Hace cinco años, en su encíclica Hermanos todos, El papa Francisco describió los pasos que nuestro mundo debe dar para reconstruir un sentido de comunión tras lo que él describió como “sueños destrozados”. Como señala proféticamente la encíclica, las personas están siendo manipuladas “para servir como herramientas de dominación, como etiquetas sin sentido que pueden utilizarse para justificar cualquier acción”. Hemos visto la manifestación de esta noción en la idea perversa de que se puede servir al bien común convirtiéndose en un instrumento de violencia. Esto ocurre cuando nos negamos a ver el rostro de Cristo en la otra persona y solo vemos un enemigo que debe ser dominado o destruido. Trágicamente, personas decentes de todas las tendencias políticas siguen siendo víctimas de esta tendencia mortal. Gran parte de la vida cotidiana se ve afectada por la hostilidad y la división, lo que ha dado lugar a actos impactantes de violencia política.
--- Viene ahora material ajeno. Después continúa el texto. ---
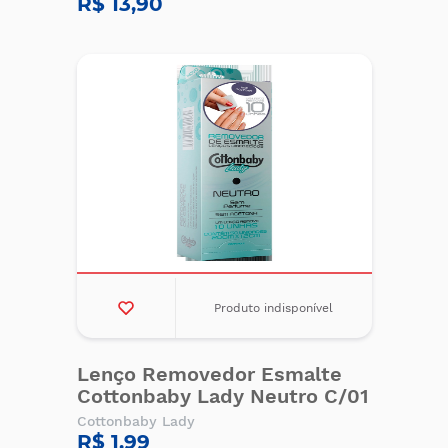
R$ 13,90
Produto indisponível
Lenço Removedor Esmalte
Cottonbaby Lady Neutro C/01
Cottonbaby Lady
R$ 1,99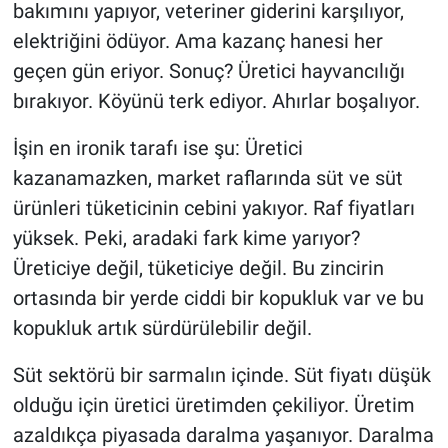
bakımını yapıyor, veteriner giderini karşılıyor,
elektriğini ödüyor. Ama kazanç hanesi her
geçen gün eriyor. Sonuç? Üretici hayvancılığı
bırakıyor. Köyünü terk ediyor. Ahırlar boşalıyor.
İşin en ironik tarafı ise şu: Üretici
kazanamazken, market raflarında süt ve süt
ürünleri tüketicinin cebini yakıyor. Raf fiyatları
yüksek. Peki, aradaki fark kime yarıyor?
Üreticiye değil, tüketiciye değil. Bu zincirin
ortasında bir yerde ciddi bir kopukluk var ve bu
kopukluk artık sürdürülebilir değil.
Süt sektörü bir sarmalın içinde. Süt fiyatı düşük
olduğu için üretici üretimden çekiliyor. Üretim
azaldıkça piyasada daralma yaşanıyor. Daralma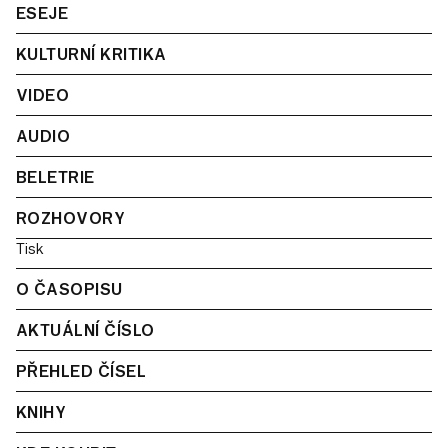
ESEJE
KULTURNÍ KRITIKA
VIDEO
AUDIO
BELETRIE
ROZHOVORY
Tisk
O ČASOPISU
AKTUÁLNÍ ČÍSLO
PŘEHLED ČÍSEL
KNIHY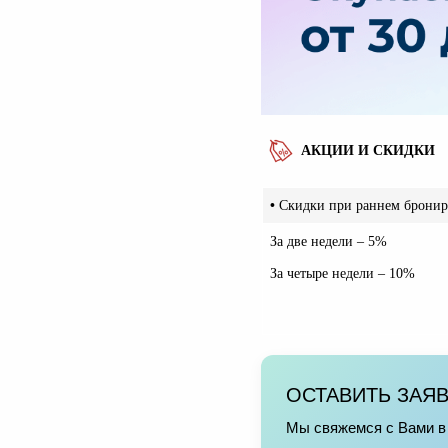
АКЦИИ И СКИДКИ
•
Скидки при раннем брони
За две недели – 5%
За четыре недели – 10%
ОСТАВИТЬ ЗАЯ
Мы свяжемся с Вами в 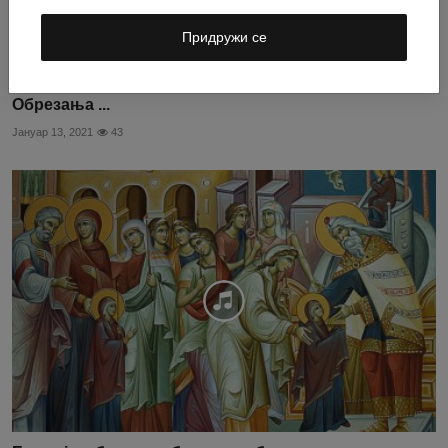
Придружи се
Емисија о богослужбеним особеностима празникâ
Обрезања ...
Јануар 13, 2021
43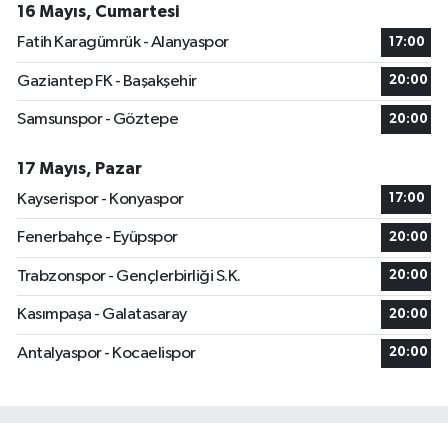
16 Mayıs, Cumartesi
Fatih Karagümrük - Alanyaspor
17:00
Gaziantep FK - Başakşehir
20:00
Samsunspor - Göztepe
20:00
17 Mayıs, Pazar
Kayserispor - Konyaspor
17:00
Fenerbahçe - Eyüpspor
20:00
Trabzonspor - Gençlerbirliği S.K.
20:00
Kasımpaşa - Galatasaray
20:00
Antalyaspor - Kocaelispor
20:00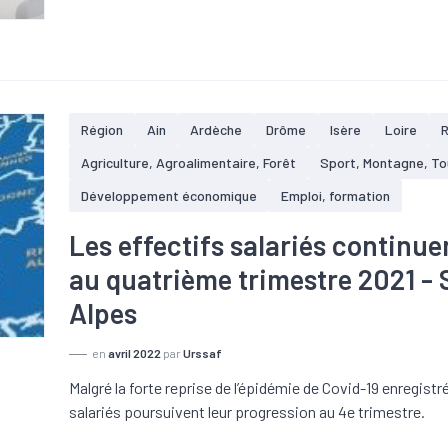
Région
Ain
Ardèche
Drôme
Isère
Loire
Agriculture, Agroalimentaire, Forêt
Sport, Montagne, T
Développement économique
Emploi, formation
Les effectifs salariés continue
au quatrième trimestre 2021 -
Alpes
en
avril 2022
par
Urssaf
Malgré la forte reprise de l’épidémie de Covid-19 enregistrée
salariés poursuivent leur progression au 4e trimestre.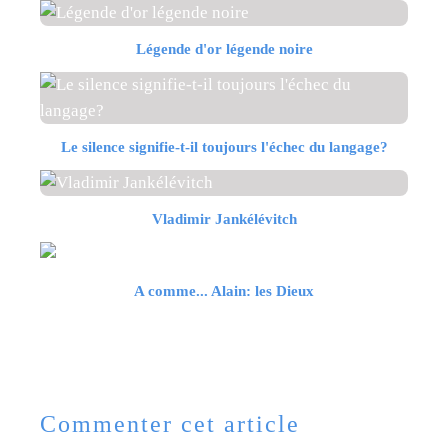
Légende d'or légende noire
Le silence signifie-t-il toujours l'échec du langage?
Vladimir Jankélévitch
A comme... Alain: les Dieux
Commenter cet article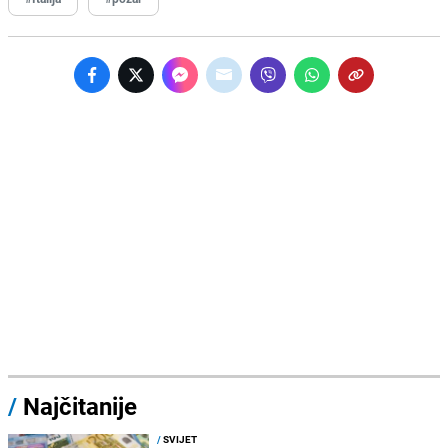
/
Najčitanije
/
SVIJET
La sabiduría que nos ofrece el papa Francisco nos recuerda que “la auténtica reconciliación no huye del conflicto, sino que se logra en conflicto, resolviéndolo mediante el diálogo y la negociación abierta, honesta y paciente”. “El camino hacia la unidad social”, subraya, “siempre implica reconocer la posibilidad de que los demás tengan, al menos en parte, un punto de vista legítimo, algo que vale la pena aportar, incluso si se equivocaron o actuaron mal”. Construir la paz en nuestra nación “requiere que situemos en el centro de toda actividad política, social y económica a la persona humana, desde su concepción hasta su muerte natural, que goza de la más alta dignidad y respeto por el bien común”.”
Pido a todos los estadounidenses que reflexionen sobre el valor de cada vida humana. Les suplico que vean a Cristo en cada persona, incluso en aquellas cuyas ideas políticas rechacen. Cada uno de nosotros debe examinar su corazón, sus pensamientos y sus acciones, y preguntarse cómo contribuye a la polarización y la animosidad que azotan a nuestra nación. También debemos poner en práctica aquellos comportamientos que pueden ayudarnos a comenzar a sanar las divisiones entre nosotros. Consideren realizar una obra de misericordia corporal: alimentar al hambriento, dar de beber al sediento, dar cobijo al sin techo, visitar al enfermo y al encarcelado, y enterrar al muerto. Consideren ayunar de las redes sociales un día a la semana o por la noche. Reza por tus enemigos. Escucha y habla con aquellos con quienes no estás de acuerdo, especialmente dentro de tu propia familia. Discrepa, debate civilizadamente, defiende tus derechos, pero recuerda siempre en tu corazón que todos somos hijos de Dios y merecemos dignidad y vida.
En este quinto aniversario de la carta encíclica del papa Francisco Hermanos todos, Oremos “para que podamos descubrir de nuevo que todos son importantes y todos son necesarios, rostros diferentes de la única humanidad que Dios tanto ama. Amén”.”